“I want my body back.”
To all you mamas out there, how many of you have thought, “I want my body back!” Maybe it was during pregnancy, or in that draining postpartum period, or in the years after you were done having kids and looking back on old pictures of yourself. Maybe it was at 3am when you’re awake (again) breastfeeding (again) or when you’re all touched out at the end of a long day.
I know for me, I have been experiencing it more acutely this pregnancy (my second) as exercise has been virtually impossible without feeling dehydrated and exhausted for the rest of the day. I got back into running (shoutout to Fit4Mom Frederick!!!!) after my son was born and went from running a 5k in November to not being able to run for 5 minutes by February, when I was 6 weeks pregnant with my daughter. I was feeling so good in my body, so proud of what it was doing, so grateful for creating a life and then helping me feel more like myself after a difficult postpartum period. Running was making me feel more connected to other moms and helped me relieve stress and then poof - it was gone, what felt like overnight.
Right now, I can sit here and feel more of a sense of awe about what my body is doing, but that’s mainly because baby girl is quite active at the moment! And that’s the thing with this sentiment, of wanting your body back. There has to be nuance to it, right? I can be in awe of my body and also seriously miss my group runs on Sunday mornings. I’ll be grateful when my daughter is here and my body is creating food for her, but I can also promise you that I will be equally as frustrated by being tied to my pumping schedule. I know how excited I’ll be when I’m cleared for exercise, and how difficult it will be to have to build back up some of my endurance.

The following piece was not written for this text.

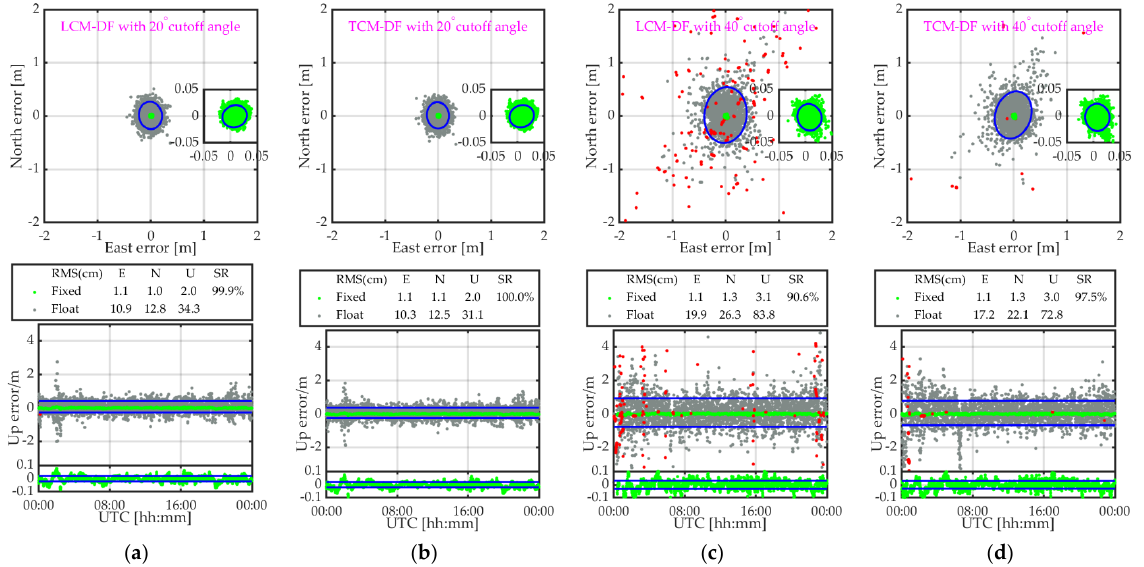
Figure 8. Horizontal scatters ( top ) and vertical time series ( bottom ) of the positioning errors of loosely-combined model (LCM) ( a , c ) and tightly-combined model (TCM) ( b , d ) DF RTK of baseline GODE-USN7 on DOY 120, 2021 with a cutoff elevation angle of 20° ( a , b ) and 40° ( c , d ). On the right of the horizontal scatterplot and on the bottom of the vertical time series, details are provided about the fixed solutions with the 95% confidence interval. The float solutions, correct solutions, and incorrect solutions are indicated in grey, green, and red, respectively.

One important thing here, though, is that I am not defining my worth by my body. Never have, never will. But I have had so many clients feel almost the complete opposite. I’ve had clients who are pregnant and so happy to be growing their family, while struggling significantly with their bodies changing, feeling like they are worth less because they’re gaining weight. I’ve had clients who focus so much on “losing the baby weight” postpartum that they end up having to combat sleep deprivation and the return of their long-dormant eating disorder. I’ve had clients with kids in school who desperately want to be smaller again in order to feel more capable, more confident, as if being smaller will automatically make them a better mom. It breaks my heart because I know that for all of these clients, their kids don’t love them because of how they look, but because of how they show up and make their kids feel important, loved, and safe.
When that part of you gets loud - “Just five more pounds. You’re so lazy. You never used to be this way. Becky doesn’t eat carbs and look at her, she’s stunning.” - it completely detracts from the beauty of motherhood. You miss out of the small moments because you’re inputting your dinner into MyFitnessPal. You avoid being in photos. You say no to ice cream on a warm summer evening. You eat pizza on Friday nights with the family but feel so consumed with guilt you can’t even have fun doing so. You hate yourself for sleeping through your workout alarm and it throws off your entire day. You miss your kid’s cannon ball because you’re so focused on comparing your body to that other woman on the other side of the pool. No mom I know feels good about any of that because no mom goes into parenthood wanting to be focused on food, exercise, and body image. So what happens? The shame kicks in. “I’m a horrible mother. I’m a failure. I can’t even be there for my kids.”
And this is why nuance is needed when we start thinking about wanting our bodies back after having kids. It’s natural to want to get back into shape, to feel like yourself again, to be able to move comfortably, to have something that is truly yours when so much of your life is about other people. When that nuance starts to fade, we enter that dangerous zone of disordered eating, or even full-blown eating disorders. That’s when therapy is needed to find your inherent worth, either for the first time in your life, or for the first time in a while. Moms truly are amazing and deserve to see that within themselves, not just when they look around at others. So yes, you can go ahead and want your body back, but not so badly that your entire sense of self hinges on it.